EXTRACT TO READ:

----

After creating model classes, it is necessary to create a request handler that uses the following models:

@RestClient
public interface SimpleUsageRestClient {

    @GET("/get1")
    CompletableFuture<Response> get1(final Request request); (1)


    (2)
    @GET("/get2")
    (3)
    @HeaderMappingStrategy
    CompletableFuture<Response> get2(final @Header String endpointVersion,        (4)
                                     final @Header("UseProxy") Boolean useProxy); (5)
}
1 If a separate model class has been created for an HTTP request, then this class must be passed by the method parameter that handles the HTTP request.
2 Besides supporting HTTP request model classes, the RxMicro framework supports request handlers that accept HTTP headers as method parameters.
3 To define a common naming strategy for all HTTP headers which are passed as method parameters, the request handler must be annotated by the @HeaderMappingStrategy annotation.

----

STORED DATA:

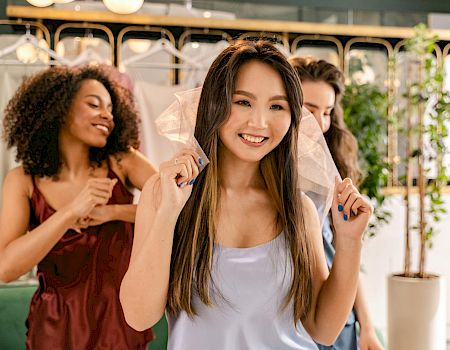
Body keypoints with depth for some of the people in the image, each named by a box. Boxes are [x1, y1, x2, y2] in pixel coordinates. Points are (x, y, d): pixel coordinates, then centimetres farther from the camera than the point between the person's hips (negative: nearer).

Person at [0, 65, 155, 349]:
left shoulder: (121, 162, -6)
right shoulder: (24, 180, -8)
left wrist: (113, 211, -21)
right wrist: (72, 212, -27)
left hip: (122, 321, 1)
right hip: (58, 327, -1)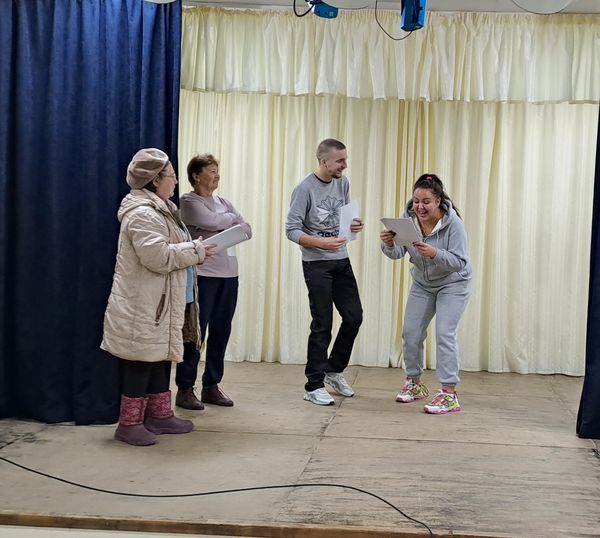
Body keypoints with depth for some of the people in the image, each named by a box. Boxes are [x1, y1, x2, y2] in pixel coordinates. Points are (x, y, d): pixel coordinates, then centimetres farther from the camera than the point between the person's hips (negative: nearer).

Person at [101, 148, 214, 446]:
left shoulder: (160, 209, 16)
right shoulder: (142, 214, -19)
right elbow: (159, 256, -28)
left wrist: (193, 250, 9)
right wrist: (196, 250, -17)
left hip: (161, 304, 11)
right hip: (143, 306, -11)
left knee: (160, 358, 15)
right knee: (141, 361, -3)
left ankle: (159, 415, 25)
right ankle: (129, 423, 6)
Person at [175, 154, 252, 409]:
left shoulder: (222, 202, 17)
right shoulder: (188, 202, -3)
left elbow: (247, 230, 9)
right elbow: (213, 222, -17)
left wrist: (227, 230, -9)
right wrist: (232, 218, 2)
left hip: (229, 274, 6)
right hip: (203, 275, -6)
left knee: (221, 333, 8)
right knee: (196, 333, -3)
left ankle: (211, 386, 18)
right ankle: (185, 389, 5)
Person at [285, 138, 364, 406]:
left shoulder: (342, 183, 6)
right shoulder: (305, 189, -13)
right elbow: (292, 230, -14)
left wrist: (355, 225, -5)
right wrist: (321, 243, -27)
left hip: (342, 262, 7)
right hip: (317, 265, -7)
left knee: (354, 317, 8)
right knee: (322, 325, -4)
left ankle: (333, 369, 28)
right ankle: (314, 386, 7)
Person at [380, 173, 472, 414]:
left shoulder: (452, 223, -26)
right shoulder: (408, 217, -14)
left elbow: (459, 262, -27)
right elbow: (397, 253, -14)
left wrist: (435, 253, -44)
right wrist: (389, 244, -37)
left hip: (452, 284, -5)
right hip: (422, 284, 5)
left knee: (444, 334, -14)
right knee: (411, 332, 5)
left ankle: (449, 393, -10)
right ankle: (414, 383, 23)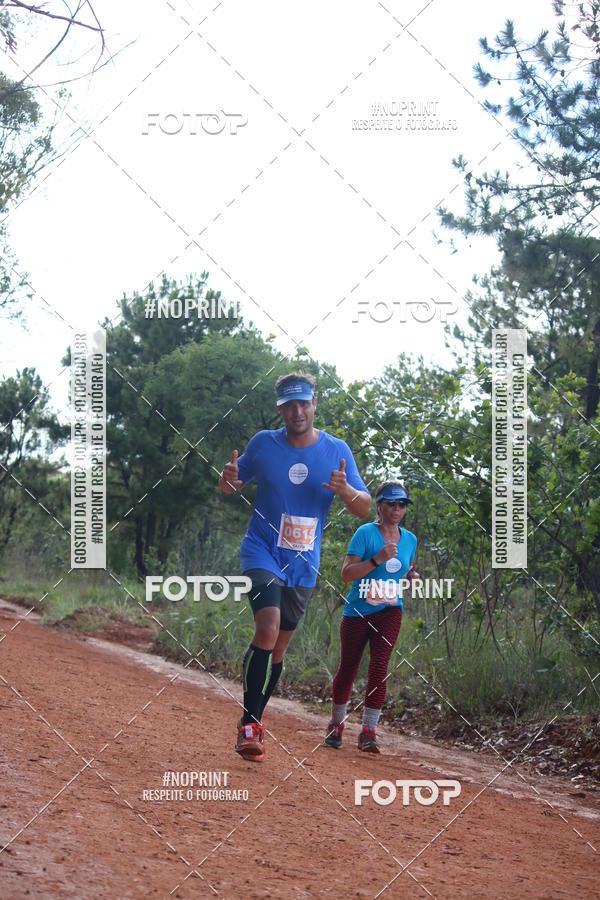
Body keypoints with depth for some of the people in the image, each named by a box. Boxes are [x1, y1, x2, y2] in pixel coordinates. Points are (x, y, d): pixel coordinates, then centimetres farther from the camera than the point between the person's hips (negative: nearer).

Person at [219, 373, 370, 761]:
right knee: (268, 628, -23)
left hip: (304, 564, 3)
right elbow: (237, 481, 11)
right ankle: (249, 723, -15)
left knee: (279, 645, 10)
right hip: (262, 552, -3)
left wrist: (347, 492, -23)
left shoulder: (337, 450, -2)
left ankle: (254, 721, 28)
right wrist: (228, 480, -14)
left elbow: (365, 509, 0)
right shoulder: (263, 444, -4)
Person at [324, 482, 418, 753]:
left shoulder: (409, 539, 5)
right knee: (347, 669, 5)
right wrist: (377, 559, -30)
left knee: (379, 665, -15)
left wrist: (411, 577, -2)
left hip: (389, 611, 2)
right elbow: (346, 573, -19)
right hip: (357, 612, -2)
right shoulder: (365, 533, -11)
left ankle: (368, 731, -13)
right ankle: (336, 723, 29)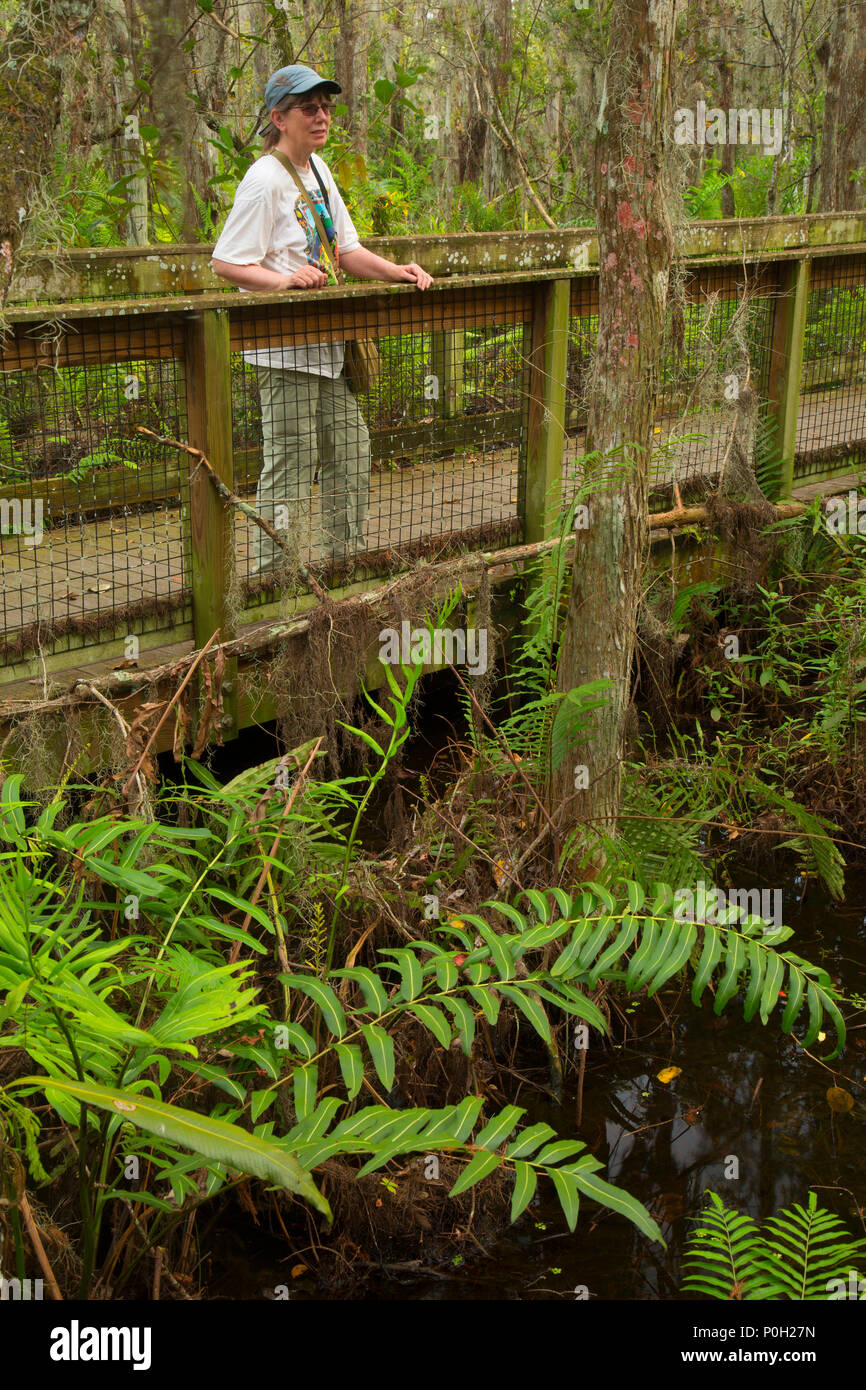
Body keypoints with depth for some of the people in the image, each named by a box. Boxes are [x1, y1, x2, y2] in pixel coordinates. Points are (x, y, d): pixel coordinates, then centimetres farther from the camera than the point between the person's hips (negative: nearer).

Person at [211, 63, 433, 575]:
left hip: (325, 344, 9)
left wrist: (396, 271, 4)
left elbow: (345, 248, 19)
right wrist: (285, 279, -30)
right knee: (291, 465, -6)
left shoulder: (319, 169, 14)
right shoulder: (265, 179, -13)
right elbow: (227, 263, -16)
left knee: (352, 451, 15)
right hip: (284, 348, -9)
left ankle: (347, 562, 29)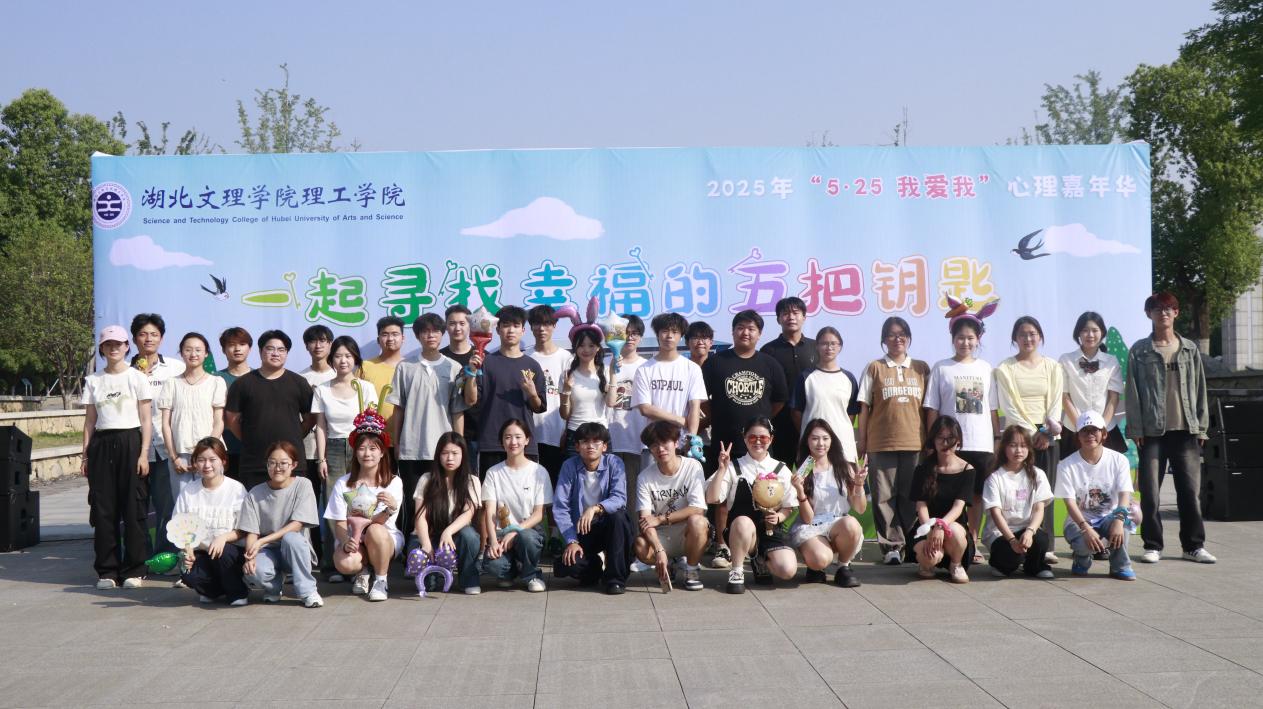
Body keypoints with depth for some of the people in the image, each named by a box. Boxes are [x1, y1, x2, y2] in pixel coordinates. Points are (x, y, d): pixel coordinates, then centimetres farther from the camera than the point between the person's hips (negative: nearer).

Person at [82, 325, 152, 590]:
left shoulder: (136, 377, 3)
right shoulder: (93, 381, 11)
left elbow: (146, 420, 1)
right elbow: (89, 422, 12)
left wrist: (143, 453, -7)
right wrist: (85, 456, 6)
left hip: (130, 442, -3)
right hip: (102, 445, 3)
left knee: (133, 508, -3)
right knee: (103, 509, 1)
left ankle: (133, 569, 4)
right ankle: (107, 570, 9)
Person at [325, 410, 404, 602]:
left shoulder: (393, 482, -7)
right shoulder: (343, 484, -4)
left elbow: (379, 522, -16)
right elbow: (339, 524, -5)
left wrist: (391, 509, -39)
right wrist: (346, 541, -28)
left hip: (386, 539, 0)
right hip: (351, 540, 0)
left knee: (375, 531, -36)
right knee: (344, 563, -34)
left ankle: (381, 581, -12)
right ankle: (363, 571, 5)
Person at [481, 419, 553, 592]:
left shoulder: (539, 472, 3)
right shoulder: (494, 473, 7)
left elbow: (539, 514, -2)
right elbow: (489, 512, -2)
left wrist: (515, 531, -18)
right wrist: (493, 541, -19)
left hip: (529, 530, -1)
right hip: (500, 532, 1)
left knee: (525, 537, -39)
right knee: (491, 564, -32)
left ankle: (532, 576, -5)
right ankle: (509, 572, 8)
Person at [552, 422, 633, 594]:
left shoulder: (614, 463, -8)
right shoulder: (569, 466, -7)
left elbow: (620, 498, -22)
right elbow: (560, 508, -10)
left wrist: (595, 508, -40)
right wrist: (572, 541, -20)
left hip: (609, 527, 0)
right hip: (580, 531, 0)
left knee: (618, 515, -35)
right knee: (563, 568, -26)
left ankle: (616, 578, -19)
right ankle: (596, 565, 11)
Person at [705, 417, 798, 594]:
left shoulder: (781, 470, 9)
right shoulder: (734, 468, 2)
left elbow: (788, 507, 13)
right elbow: (711, 499, -8)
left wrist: (778, 517, -8)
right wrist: (722, 469, -16)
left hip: (771, 529, 3)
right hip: (740, 530, -2)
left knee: (788, 570, -22)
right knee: (743, 522, -40)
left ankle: (760, 561, 15)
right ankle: (736, 572, -16)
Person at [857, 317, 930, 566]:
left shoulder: (921, 368, 11)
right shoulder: (874, 368, 6)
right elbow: (864, 407, 5)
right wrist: (861, 441, 1)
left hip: (914, 442, 1)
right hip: (881, 443, -1)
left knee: (911, 497, 3)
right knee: (884, 497, -1)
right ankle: (891, 545, 5)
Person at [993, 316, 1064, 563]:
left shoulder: (1052, 367, 12)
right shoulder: (1005, 368, 4)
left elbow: (1055, 403, 6)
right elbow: (1008, 406, -3)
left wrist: (1047, 432, -8)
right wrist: (1031, 433, -11)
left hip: (1047, 436, 2)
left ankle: (1046, 546, 1)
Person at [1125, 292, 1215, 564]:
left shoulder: (1190, 349, 10)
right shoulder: (1140, 351, 3)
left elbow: (1199, 389, 10)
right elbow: (1132, 392, 0)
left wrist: (1201, 426, 4)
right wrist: (1135, 429, -7)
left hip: (1186, 430, 2)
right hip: (1152, 432, -2)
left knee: (1190, 490, 3)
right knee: (1150, 491, 0)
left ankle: (1194, 545, 13)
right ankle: (1152, 545, 10)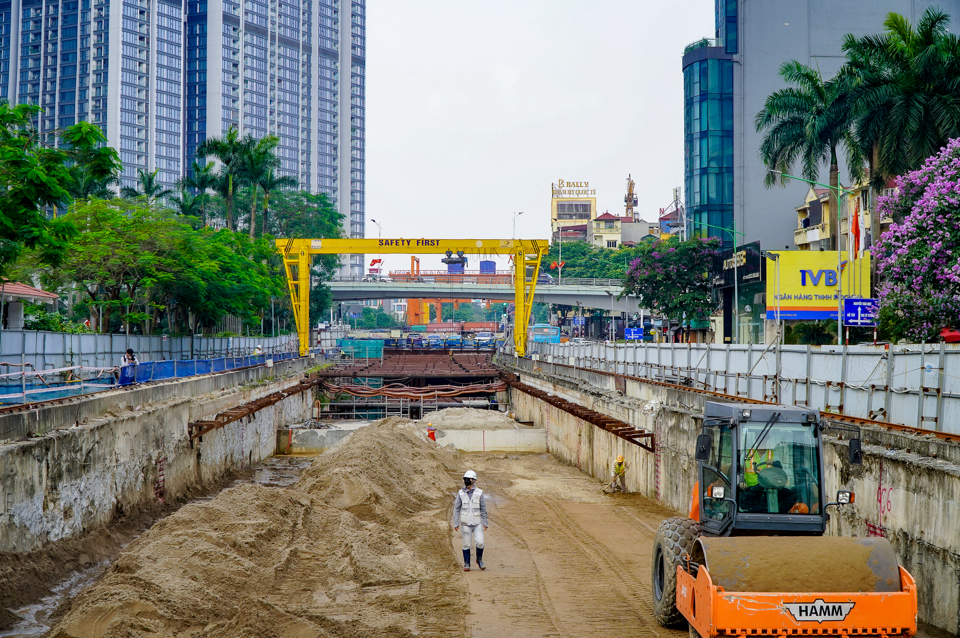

----

WHAT YOU NEED TO DO:
1. Using the excerpt on the RxMicro request handler, answer these:
(a) Which path is given in the @GET annotation on the get1 method?
(b) Which annotation must the request handler carry to set a common naming strategy for all HTTP headers passed as method parameters?
(c) Which name appears in the @Header annotation on the useProxy parameter?
2. Rewrite the part of the excerpt on the RxMicro request handler that opens with "2 Besides supporting" and closes with "the @HeaderMappingStrategy annotation.", putting "library" in place of "framework".
The records play no role here.

COMPLETED EXERCISE:
1.
(a) "/get1"
(b) @HeaderMappingStrategy
(c) "UseProxy"

2.
2 Besides supporting HTTP request model classes, the RxMicro library supports request handlers that accept HTTP headers as method parameters.
3 To define a common naming strategy for all HTTP headers which are passed as method parameters, the request handler must be annotated by the @HeaderMappingStrategy annotation.